The PO that slipped while everyone was busy
Picture a buyer at a 120-person manufacturer on a Tuesday. She has 60-some open purchase orders. Most are fine. But PO 4471 was promised for the 14th, a partial shipment arrived on the 9th covering 40% of the line, the supplier's last email said "rest to follow shortly," and nobody has touched it since. The first anyone hears about the gap is when the floor runs short and a production order stalls. The follow-up didn't fail because the buyer is bad at her job. It failed because purchase-order follow-up is a watching problem, and humans don't watch 60 things evenly.
That is the real question underneath "Copilot or custom AI" for PO follow-up. It isn't whether AI can write a status-request email — it obviously can. It's whether the thing you're buying actually notices the PO that's quietly drifting toward a stockout, or whether it just makes you faster at the ones you already remembered to chase. RSM's middle-market AI survey shows plenty of companies this size adopting AI; far fewer are using it to change an operating cadence rather than to draft text faster. PO follow-up is squarely an operating-cadence problem.
Two tools, two different jobs
Microsoft 365 Copilot is genuinely good at the part your buyer is already doing. Drop it on a tangled supplier email thread and it'll summarize where the commitment landed, draft a status request in her voice, and pull the relevant context from her mailbox and the attached PO. Because it works inside her permissioned Microsoft 365 content — the email, the SharePoint files she can already see — the privacy and data boundary stays clean and the architecture doesn't require you to wire anything new together. If your bottleneck is "my buyers spend too long rereading threads and rewriting the same email," Copilot is the cheaper, faster answer. Don't overbuild.

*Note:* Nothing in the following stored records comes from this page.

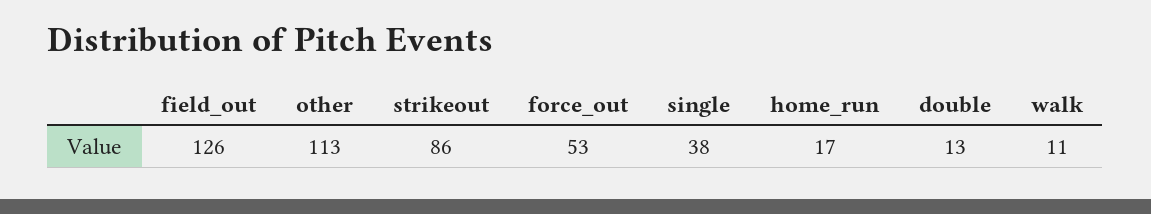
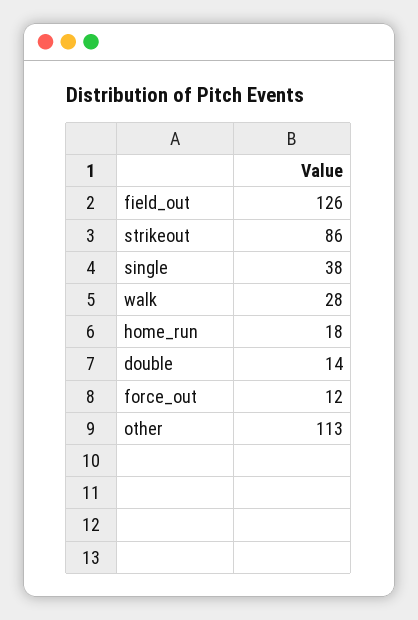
  {
    "field_out": 126,
    "other": 113,
    "strikeout": 86,
-   "force_out": 53,
+   "force_out": 12,
    "single": 38,
-   "home_run": 17,
+   "home_run": 18,
-   "double": 13,
+   "double": 14,
-   "walk": 11
+   "walk": 28
  }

But Copilot has a structural blind spot for this workflow: it acts when she asks. It does not sit on the PO ledger overnight watching for the order that crossed its promised date with no receipt and no supplier reply. That's the custom-workflow job. A purpose-built workflow polls open POs against your ERP, flags the line that's aging past its commitment, spots the partial receipt that never got its balance, queues the exceptions in priority order, sends the approved follow-up, and writes the status back so the next buyer isn't reconstructing it from scratch. That reach across systems is exactly why governance stops being optional: supplier pricing, inventory positions, and purchasing records now move between tools, so CISA's data-security practices govern the pipes and the NIST AI Risk Management Framework sets where the system acts on its own versus where it must hand a buyer the decision. A workflow that emails a supplier "where's the rest of PO 4471" is fine to automate. One that changes a promised date in the ERP is not — that's a human approval, every time.
Decide it with one number: time-to-notice
Skip the feature-by-feature bake-off. The metric that separates these two purchases is time-to-notice: from the moment a PO crosses its promised date with no receipt and no supplier commitment, how long until a human knows? With Copilot, that clock runs as long as the gap between the buyer's manual reviews — days, sometimes the length of a vacation. A custom workflow drives it toward overnight. If your stockout exposure and project-delay risk live in that gap, you've found your build case. If they don't, you haven't, and a better email assistant is the honest answer.
So do this Monday: pull last quarter's late or short POs and, for each, write down when it actually went late versus when someone first noticed. If that gap is routinely measured in days and it's costing you expedite fees or stalled production, the watching is the value — and Copilot won't give you watching. Deloitte's State of AI report keeps landing on the same point: the hard part isn't the demo, it's making the thing run reliably in production. For PO follow-up, "production" means the exception queue is trustworthy enough that your buyers stop double-checking it — and that earns its build cost only on the POs where the cost of noticing late is real. Start with one aging-PO class, prove the time-to-notice drop, then expand.